Parameter yang paling diperlukan tentunya adalah sejauh mana efisiensi dalam
pengadaan minyak mentah dan BBM yang telah dihasilkan. Hal ini dapat tercermin dalam BBM
dalam negeri menjadi lebih murah, meskipun secara tidak langsung. Jika kita berasumsi harga
minyak dunia cenderung rendah seperti saat ini dan hasil efisiensi pengadaan minyak mentah dan
BBM tercapai, sedangkan faktor lain tetap, harga BBM yang murah di dalam negeri bukanlah
sebuah keniscayaan. Terdapat hal lain yang dapat dilakukan oleh pemerintah selain dari
menurunkan harga BBM di dalam negeri, yaitu mengurangi subsidi BBM dalam APBN sehingga
membuka peluang fiscal spacemenjadi lebih besar. Anggaran subsidi BBM yang telah dihemat
pun bisa dialihkan pada pembangunan infrastruktur seperti yang telah menjadi prioritas utama
pemerintah saat ini. Sebaliknya, jika pemerintah terlena dengan pujian masyarakat atas kebijakan
ini, bukan tidak mungkin malah muncul permasalahan baru dalam rantai pengadaan minyak
mentah dan BBM di Indonesia. Parameter selanjutnya adalah perbaikan kinerja keuangan
Pertamina. Seperti yang telah dijelaskan di atas, penglikuidasian Petral memiliki potensi
penghematan biaya pengadaan minyak mentah dan BBM di Indonesia. Dengan begitu, Pertamina
diharapkan dapat membiayai kegiatan operasionalnya dengan lebih baik.
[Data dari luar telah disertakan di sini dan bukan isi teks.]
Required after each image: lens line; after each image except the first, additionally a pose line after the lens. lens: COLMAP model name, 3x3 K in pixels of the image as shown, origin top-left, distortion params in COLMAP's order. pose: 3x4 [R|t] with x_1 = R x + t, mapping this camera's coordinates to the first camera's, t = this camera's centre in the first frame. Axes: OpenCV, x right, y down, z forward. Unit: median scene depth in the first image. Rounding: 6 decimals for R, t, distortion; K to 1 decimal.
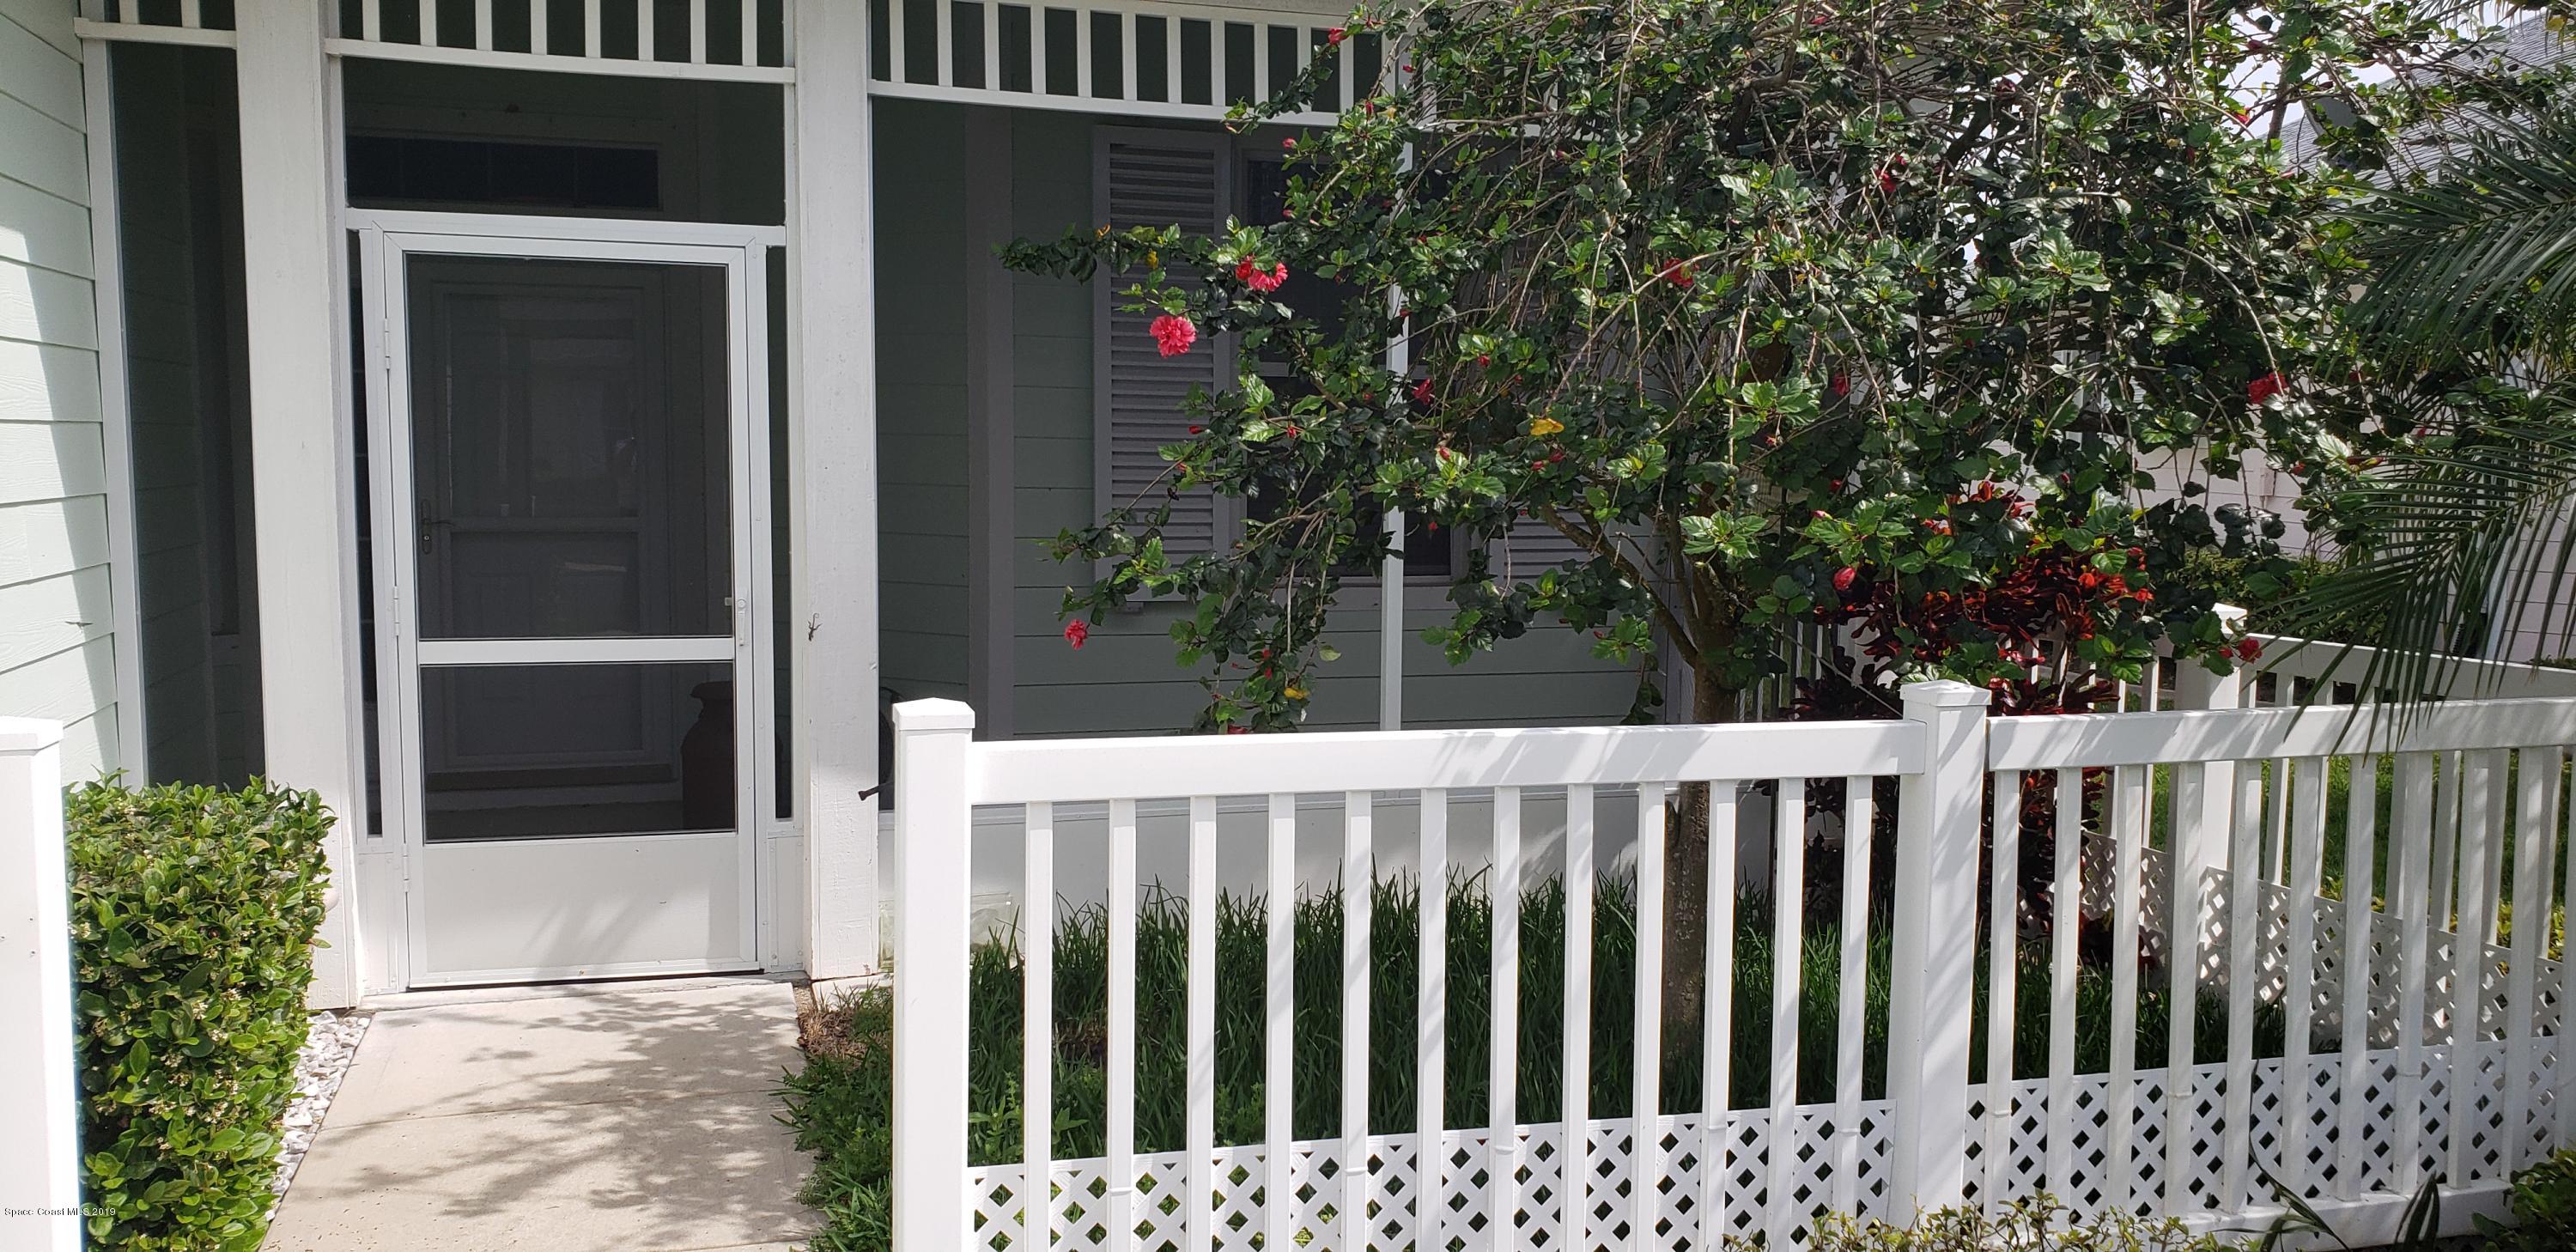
lens RADIAL K [[2054.9, 0, 1269.6], [0, 2054.9, 629.3], [0, 0, 1]] dist [0.045656, -0.004574]
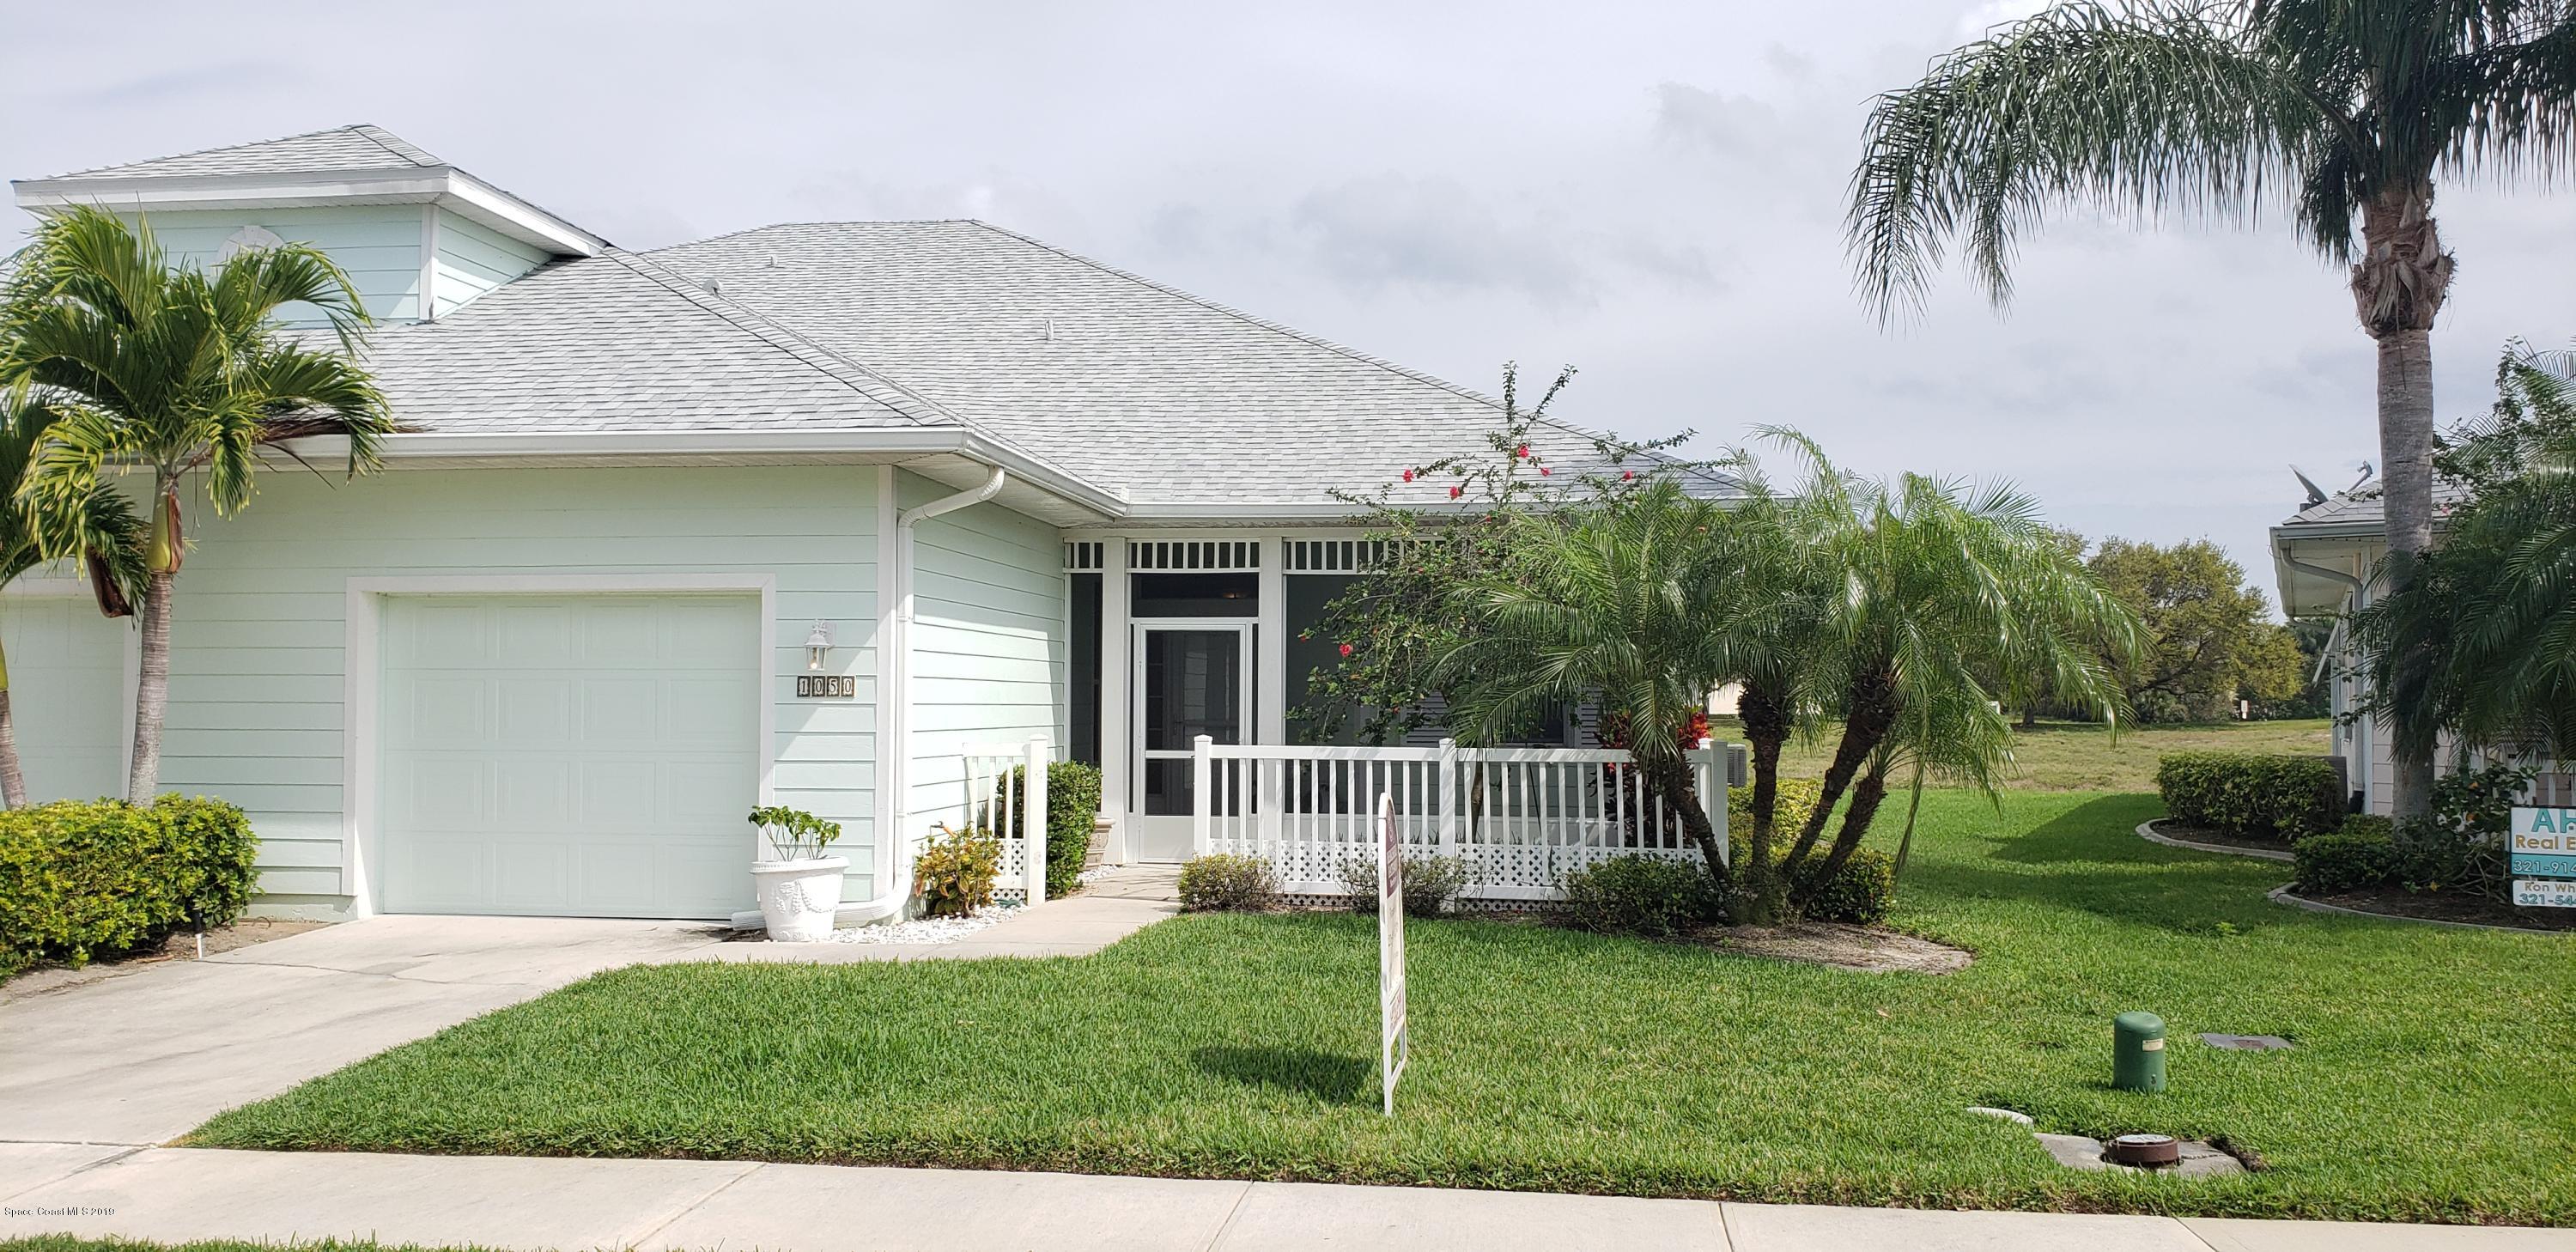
lens RADIAL K [[2054.9, 0, 1290.1], [0, 2054.9, 632.0], [0, 0, 1]] dist [0.045656, -0.004574]
pose [[0.913956, -0.020889, -0.405275, 1.083079], [-0.032462, 0.991711, -0.124322, 0.211827], [0.404513, 0.126780, 0.905702, -1.806219]]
Kebijakan ini berpotensi pula terhadap mudahnya proses pengauditan dalam hal
transparansi dan akuntabilitas proses pengadaan minyak dan BBM di Indonesia. Karena proses
pengadaan minyak mentah dan BBM sudah ditangani oleh ISC, BPK dan BPKP bisa dengan
mudah mengaudit proses tersebut. Berbeda dengan ISC, Petral yang berada di Singapura dalam
proses pengauditannya terdapat kendala yaitu regulasi dari negara yang bersangkutan. Karena
ISC berada di Indonesia, kendala tersebut diharapkan tidak dialami lagi sehingga proses
pengauditan pengadaan minyak mentah dan BBM dapat lebih transparan.

Pada dasarnya, kebijakan Pemerintah ini didasari dengan harapan bahwa mata rantai
distribusi minyak dapat menjadi lebih pendek dan efisien. Agen supply chain, dalam hal ini ISC
diwajibkan untuk mampu menekan biaya dan meningkatkan nilai dari suatu produk yang
didistribusikan. Sehingga kehadiran ISC dengan wewenang yang lebih besar pun ada benarnya,
ISC mampu memangkas biaya impor minyak hingga 22 juta dollar serta dengan
jangkauan trading yang lebih luas membuat ISC mampu menekan cost yang timbul dalam proses
lelang. Selain itu, terkait dengan kinerja keuangan perusahaan, pemerintah pun mendapat
kewenangan yang lebih besar untuk melakukan pengauditan melalui BPK dan BPKP. Namun
demikian, pemerintah perlu lebih waspada akan potensi mafia migas baru dalam pengadaan
kebutuhan bahan bakar minyak di Indonesia. Melihat analisis cost and banefit dari kebijakan
pembubaran petral, dapat dikatakan bahwa kebijakan ini merupakan opsi terbaik dalam hal
penyederhanaan supply chain dan penghematan biaya impor minyak. Namun, diperlukan adanya
parameter-parameter yang jelas dan measurable untuk meningkatkan potensi peningkatan
efisiensi nilai impor serta kinerja perusahaan itu sendiri.